Song Yadong is built like a wrecking ball and hits like one too — a pressure fighter with knockout hands and a growing wrestling game. He’s younger, hungry, and tired of being “the guy who loses to elite guys.”


Stylistically:

This favors O’Malley if he stays disciplined.

He’s longer, cleaner, and harder to hit than most at 135.


But if Song turns this into a firefight instead of a chess match, everything changes.


Slay House Take:

O’Malley by decision is the smart pick.

Song by TKO is the dangerous one.


And Slay House respects dangerous.


Heavyweight

Waldo Cortes-Acosta vs. Derrick Lewis

Every heavyweight fight has one rule:

Nothing matters until someone lands clean.


Cortes-Acosta is everything the UFC loves right now — young, active, technical, improving fast.Lewis is everything the UFC fears — because no matter how washed he looks, the right hand still deletes careers.


Lewis has more knockouts than anyone in UFC history.

And he only needs one.


Slay House Take:

Waldo should win.

Lewis might end it anyway.


That’s heavyweight MMA in one sentence.


Women’s Flyweight

Natália Silva vs. Rose Namajunas


This fight is the future testing the past.


Silva is fast, violent, and rising like a title contender should.

Rose is one of the most technically gifted champions the women’s game has ever produced — but at flyweight, she’s still searching for dominance.


Silva is younger, stronger, and built for 125.Rose is smarter, more dangerous when underestimated, and absolutely capable of stealing this fight if Silva hesitates.


Slay House Take:

Silva by decision — but Rose makes her earn it the hard way.


Featherweight Firefight

Arnold Allen vs. Jean Silva


This is the fight real fans are circling.


Allen is surgical.

Jean Silva is explosive chaos.


One man survives storms.

The other creates them.


Slay House Take:

If Silva wins, it’s violent and early.If Allen wins, it’s because he dragged Silva into deep water and drowned him there.

Either way — bonus incoming.


Final Word

UFC 324 isn’t just a card — it’s a tone-setter.


This is the UFC telling 2026:

We’re not slowing down. We’re sharpening the blade.
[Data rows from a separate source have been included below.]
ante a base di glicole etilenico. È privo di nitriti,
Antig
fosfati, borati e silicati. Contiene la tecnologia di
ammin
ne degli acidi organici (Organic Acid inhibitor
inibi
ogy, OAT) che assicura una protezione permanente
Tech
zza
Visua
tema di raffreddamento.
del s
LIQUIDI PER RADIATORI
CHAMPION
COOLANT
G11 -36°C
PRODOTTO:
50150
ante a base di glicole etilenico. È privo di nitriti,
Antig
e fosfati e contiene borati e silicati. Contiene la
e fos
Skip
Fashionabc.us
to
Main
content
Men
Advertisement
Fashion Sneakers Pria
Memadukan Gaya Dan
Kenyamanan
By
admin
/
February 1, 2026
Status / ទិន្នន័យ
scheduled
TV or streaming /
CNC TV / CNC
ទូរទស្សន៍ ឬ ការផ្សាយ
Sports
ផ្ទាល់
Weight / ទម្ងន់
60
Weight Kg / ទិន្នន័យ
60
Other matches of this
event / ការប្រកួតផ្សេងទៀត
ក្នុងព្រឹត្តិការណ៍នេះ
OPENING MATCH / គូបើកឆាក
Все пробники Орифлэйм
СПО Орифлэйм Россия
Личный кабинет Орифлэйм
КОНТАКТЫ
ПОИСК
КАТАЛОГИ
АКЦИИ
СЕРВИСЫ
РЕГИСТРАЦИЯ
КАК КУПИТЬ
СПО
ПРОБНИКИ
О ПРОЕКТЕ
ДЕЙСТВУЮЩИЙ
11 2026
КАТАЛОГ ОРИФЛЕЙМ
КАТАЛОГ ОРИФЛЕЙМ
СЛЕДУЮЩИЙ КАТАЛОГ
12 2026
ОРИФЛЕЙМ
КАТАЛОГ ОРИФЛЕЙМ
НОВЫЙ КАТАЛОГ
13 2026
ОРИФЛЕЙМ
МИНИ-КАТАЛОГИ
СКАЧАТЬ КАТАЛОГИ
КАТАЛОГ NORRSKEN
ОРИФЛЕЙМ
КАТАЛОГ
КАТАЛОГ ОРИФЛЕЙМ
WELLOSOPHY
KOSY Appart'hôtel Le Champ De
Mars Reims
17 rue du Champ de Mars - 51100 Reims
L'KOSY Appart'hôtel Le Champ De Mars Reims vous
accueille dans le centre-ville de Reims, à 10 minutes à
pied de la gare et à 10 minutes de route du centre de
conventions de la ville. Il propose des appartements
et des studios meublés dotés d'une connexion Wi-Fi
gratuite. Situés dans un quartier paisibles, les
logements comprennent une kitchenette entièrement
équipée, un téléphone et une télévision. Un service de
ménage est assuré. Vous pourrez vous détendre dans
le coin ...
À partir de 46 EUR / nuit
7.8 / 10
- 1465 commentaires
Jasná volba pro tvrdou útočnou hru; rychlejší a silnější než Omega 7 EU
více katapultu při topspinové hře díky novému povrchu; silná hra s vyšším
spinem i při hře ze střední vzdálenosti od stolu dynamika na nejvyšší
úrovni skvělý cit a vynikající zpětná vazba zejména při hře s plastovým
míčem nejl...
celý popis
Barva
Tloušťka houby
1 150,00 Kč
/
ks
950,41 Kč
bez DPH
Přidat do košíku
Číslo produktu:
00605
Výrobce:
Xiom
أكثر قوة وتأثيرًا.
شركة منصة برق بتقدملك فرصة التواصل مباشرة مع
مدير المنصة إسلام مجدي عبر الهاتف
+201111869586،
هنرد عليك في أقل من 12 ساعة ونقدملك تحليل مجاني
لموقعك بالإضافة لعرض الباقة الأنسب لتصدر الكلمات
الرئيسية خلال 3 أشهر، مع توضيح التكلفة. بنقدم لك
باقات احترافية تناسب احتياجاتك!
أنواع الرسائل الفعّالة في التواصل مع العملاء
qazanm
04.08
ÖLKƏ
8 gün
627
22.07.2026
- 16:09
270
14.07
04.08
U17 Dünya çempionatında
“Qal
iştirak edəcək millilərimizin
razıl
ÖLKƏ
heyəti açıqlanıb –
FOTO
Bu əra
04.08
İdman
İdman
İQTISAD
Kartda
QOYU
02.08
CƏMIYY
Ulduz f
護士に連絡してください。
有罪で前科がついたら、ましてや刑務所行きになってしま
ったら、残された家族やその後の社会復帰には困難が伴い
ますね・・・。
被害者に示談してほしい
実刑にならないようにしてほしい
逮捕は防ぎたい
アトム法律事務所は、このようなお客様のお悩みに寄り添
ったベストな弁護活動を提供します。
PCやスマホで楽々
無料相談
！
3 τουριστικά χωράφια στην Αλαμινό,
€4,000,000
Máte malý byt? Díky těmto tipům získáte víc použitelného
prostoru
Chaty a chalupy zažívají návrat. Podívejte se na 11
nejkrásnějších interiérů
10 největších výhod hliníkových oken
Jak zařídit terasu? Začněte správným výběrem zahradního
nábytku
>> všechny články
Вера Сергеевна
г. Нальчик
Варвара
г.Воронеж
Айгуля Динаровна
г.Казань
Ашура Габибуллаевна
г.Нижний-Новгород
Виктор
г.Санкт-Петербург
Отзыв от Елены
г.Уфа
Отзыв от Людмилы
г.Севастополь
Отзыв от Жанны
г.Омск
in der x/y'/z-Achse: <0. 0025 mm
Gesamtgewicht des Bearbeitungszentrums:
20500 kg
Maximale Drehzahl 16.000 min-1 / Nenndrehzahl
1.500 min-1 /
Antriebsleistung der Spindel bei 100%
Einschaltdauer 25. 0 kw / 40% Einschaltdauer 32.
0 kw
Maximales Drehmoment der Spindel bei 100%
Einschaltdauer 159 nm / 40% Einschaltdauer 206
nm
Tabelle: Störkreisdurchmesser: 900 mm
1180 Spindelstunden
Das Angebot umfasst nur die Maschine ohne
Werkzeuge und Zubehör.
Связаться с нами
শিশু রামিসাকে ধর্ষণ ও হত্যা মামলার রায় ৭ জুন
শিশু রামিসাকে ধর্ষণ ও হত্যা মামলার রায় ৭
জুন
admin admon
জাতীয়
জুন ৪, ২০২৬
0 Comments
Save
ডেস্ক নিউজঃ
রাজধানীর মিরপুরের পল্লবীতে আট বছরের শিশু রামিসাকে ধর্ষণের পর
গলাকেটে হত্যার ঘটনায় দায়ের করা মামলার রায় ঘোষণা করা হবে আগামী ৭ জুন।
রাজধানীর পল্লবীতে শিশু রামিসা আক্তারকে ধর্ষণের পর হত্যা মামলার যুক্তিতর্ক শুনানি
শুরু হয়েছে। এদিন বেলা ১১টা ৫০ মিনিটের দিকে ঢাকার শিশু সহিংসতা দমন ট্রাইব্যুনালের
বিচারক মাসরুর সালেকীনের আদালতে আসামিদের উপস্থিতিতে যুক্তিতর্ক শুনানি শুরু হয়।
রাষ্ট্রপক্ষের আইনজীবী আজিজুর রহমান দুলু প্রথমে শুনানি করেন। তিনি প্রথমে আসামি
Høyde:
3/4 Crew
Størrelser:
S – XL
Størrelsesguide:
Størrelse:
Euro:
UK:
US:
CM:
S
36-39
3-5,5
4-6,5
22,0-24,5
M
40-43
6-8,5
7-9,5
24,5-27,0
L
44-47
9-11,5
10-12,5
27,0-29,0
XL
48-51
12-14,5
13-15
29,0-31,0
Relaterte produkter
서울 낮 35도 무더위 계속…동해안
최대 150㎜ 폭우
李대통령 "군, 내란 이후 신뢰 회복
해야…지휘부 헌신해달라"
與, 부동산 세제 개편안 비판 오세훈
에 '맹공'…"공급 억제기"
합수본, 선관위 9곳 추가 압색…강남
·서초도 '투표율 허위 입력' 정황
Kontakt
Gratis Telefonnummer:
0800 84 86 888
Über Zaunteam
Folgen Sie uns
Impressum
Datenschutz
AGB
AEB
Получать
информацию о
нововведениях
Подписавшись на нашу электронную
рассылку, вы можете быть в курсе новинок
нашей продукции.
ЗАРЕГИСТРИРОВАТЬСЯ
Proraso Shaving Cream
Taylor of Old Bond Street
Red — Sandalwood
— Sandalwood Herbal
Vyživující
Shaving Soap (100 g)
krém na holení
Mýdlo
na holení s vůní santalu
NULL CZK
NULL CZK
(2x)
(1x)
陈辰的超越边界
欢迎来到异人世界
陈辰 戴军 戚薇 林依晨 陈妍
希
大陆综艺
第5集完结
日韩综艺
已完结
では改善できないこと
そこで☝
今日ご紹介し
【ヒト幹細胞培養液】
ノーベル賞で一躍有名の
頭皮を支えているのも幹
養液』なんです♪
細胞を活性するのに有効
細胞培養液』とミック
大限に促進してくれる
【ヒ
From Gaethje’s last stand to Pimblett’s arrival, from O’Malley’s redemption to Derrick Lewis reminding us why heavyweights are terrifying — this card delivers violence with purpose.


If you’re betting, respect the underdogs.

If you’re watching, clear your night.


Because this one isn’t background noise.

It’s front-and-center, volume up, eyes locked.


And that’s exactly how Slay House likes it.